WHAT YOU WILL DO >> Write out the passage on CDK inhibitors below word for word, starting at "Meanwhile, oral inhibitors" and ending at "(Click to Enlarge)".

SELECTED PASSAGE >>

A better understanding of the role of transcriptional CDKs has refocused the development of drugs such as alvocidib, which may have found a niche in several hematologic malignancies in combination therapies. The drug is an intravenous (IV) inhibitor of multiple CDKs.

Meanwhile, oral inhibitors of transcriptional CDKs also demonstrate promise in hematologic malignancies. Zotiraciclib (TG02), the most potent inhibitor of CDK9 developed to date, has received an orphan drug designation from the FDA for glioma therapy, based on positive phase I data.4

Figure. CDK Proteins in Action1,3 (Click to Enlarge)

SUPPLIED RECORDS >>
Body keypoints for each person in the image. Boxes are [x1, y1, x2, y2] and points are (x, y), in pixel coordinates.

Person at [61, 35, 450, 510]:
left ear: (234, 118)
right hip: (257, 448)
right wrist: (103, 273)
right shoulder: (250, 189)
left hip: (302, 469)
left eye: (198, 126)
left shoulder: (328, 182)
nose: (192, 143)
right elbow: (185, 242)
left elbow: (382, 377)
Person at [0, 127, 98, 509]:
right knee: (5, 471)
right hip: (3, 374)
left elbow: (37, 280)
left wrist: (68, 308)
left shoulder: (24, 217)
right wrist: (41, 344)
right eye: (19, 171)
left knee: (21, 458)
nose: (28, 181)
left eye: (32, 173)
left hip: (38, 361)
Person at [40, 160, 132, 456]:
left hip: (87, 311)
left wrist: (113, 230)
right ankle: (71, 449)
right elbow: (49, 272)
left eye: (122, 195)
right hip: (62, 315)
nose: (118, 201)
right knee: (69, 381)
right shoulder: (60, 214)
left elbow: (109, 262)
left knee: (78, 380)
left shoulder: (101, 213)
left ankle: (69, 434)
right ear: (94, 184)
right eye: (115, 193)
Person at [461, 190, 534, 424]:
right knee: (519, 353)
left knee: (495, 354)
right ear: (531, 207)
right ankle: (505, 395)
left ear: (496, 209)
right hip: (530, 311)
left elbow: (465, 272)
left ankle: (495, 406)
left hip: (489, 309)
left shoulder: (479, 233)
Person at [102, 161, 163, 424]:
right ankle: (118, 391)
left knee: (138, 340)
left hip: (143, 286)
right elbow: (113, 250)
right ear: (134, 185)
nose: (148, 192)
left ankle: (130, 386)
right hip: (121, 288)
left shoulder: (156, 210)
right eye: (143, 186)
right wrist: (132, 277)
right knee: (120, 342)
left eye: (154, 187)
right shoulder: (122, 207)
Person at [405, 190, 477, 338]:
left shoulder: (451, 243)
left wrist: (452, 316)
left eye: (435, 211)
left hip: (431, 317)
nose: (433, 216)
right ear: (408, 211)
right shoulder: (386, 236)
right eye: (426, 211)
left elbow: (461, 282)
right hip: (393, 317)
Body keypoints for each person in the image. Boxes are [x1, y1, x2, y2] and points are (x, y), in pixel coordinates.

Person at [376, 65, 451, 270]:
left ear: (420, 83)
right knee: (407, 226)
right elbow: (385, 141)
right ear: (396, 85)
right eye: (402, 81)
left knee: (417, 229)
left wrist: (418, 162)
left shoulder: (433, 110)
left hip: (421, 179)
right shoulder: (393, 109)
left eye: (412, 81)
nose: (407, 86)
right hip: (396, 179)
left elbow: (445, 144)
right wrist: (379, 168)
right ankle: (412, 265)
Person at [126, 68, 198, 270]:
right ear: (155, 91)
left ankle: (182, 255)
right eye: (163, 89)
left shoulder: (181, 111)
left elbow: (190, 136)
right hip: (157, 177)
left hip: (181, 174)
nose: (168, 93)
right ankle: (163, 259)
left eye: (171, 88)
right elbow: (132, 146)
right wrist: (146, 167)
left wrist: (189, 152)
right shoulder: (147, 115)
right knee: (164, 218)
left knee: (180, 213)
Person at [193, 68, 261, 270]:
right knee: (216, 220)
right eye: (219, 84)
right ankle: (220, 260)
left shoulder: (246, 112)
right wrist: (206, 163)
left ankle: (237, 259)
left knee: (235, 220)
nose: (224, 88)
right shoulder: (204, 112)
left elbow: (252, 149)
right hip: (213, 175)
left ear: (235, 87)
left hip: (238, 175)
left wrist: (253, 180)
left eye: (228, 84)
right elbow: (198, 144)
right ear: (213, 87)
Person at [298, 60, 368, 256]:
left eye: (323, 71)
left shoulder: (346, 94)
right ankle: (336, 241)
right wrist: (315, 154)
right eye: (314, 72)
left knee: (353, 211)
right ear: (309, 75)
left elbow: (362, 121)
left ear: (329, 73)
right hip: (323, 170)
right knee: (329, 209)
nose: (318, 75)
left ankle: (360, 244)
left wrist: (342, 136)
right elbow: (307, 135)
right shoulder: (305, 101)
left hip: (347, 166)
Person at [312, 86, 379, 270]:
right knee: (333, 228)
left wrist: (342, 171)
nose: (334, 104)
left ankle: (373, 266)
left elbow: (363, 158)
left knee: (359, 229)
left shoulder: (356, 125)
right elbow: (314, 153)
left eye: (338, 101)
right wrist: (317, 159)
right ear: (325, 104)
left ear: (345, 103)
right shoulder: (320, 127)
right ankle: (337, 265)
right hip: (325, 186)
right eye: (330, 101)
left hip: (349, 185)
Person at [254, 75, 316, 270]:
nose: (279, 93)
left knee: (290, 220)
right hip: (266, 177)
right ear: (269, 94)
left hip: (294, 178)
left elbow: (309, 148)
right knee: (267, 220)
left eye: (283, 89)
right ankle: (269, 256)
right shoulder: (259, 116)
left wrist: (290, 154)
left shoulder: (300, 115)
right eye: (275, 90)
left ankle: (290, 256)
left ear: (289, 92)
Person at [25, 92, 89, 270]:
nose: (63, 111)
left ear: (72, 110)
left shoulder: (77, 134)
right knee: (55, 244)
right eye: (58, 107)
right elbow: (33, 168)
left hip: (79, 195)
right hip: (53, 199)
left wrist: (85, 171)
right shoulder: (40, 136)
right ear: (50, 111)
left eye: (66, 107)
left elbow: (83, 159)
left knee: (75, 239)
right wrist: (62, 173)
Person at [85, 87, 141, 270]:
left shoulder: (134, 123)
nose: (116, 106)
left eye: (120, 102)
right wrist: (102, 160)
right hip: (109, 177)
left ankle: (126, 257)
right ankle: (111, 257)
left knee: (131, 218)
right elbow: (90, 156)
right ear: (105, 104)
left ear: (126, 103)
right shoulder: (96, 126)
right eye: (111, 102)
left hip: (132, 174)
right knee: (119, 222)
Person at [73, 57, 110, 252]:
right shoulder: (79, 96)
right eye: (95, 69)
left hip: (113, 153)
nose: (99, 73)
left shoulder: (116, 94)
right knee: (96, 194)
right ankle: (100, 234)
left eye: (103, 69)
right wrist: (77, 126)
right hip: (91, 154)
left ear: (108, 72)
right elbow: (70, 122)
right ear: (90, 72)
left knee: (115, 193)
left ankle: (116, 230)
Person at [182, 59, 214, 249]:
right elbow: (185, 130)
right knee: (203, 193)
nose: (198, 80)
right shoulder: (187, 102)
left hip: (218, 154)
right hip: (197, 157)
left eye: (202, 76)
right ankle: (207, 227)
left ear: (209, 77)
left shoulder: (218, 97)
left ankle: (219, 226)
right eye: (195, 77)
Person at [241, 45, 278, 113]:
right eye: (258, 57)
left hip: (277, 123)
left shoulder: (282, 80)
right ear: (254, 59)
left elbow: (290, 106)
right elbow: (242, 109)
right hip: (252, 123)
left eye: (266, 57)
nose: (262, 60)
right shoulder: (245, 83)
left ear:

OUTPUT OF THE TASK >>
Meanwhile, oral inhibitors of transcriptional CDKs also demonstrate promise in hematologic malignancies. Zotiraciclib (TG02), the most potent inhibitor of CDK9 developed to date, has received an orphan drug designation from the FDA for glioma therapy, based on positive phase I data.4

Figure. CDK Proteins in Action1,3 (Click to Enlarge)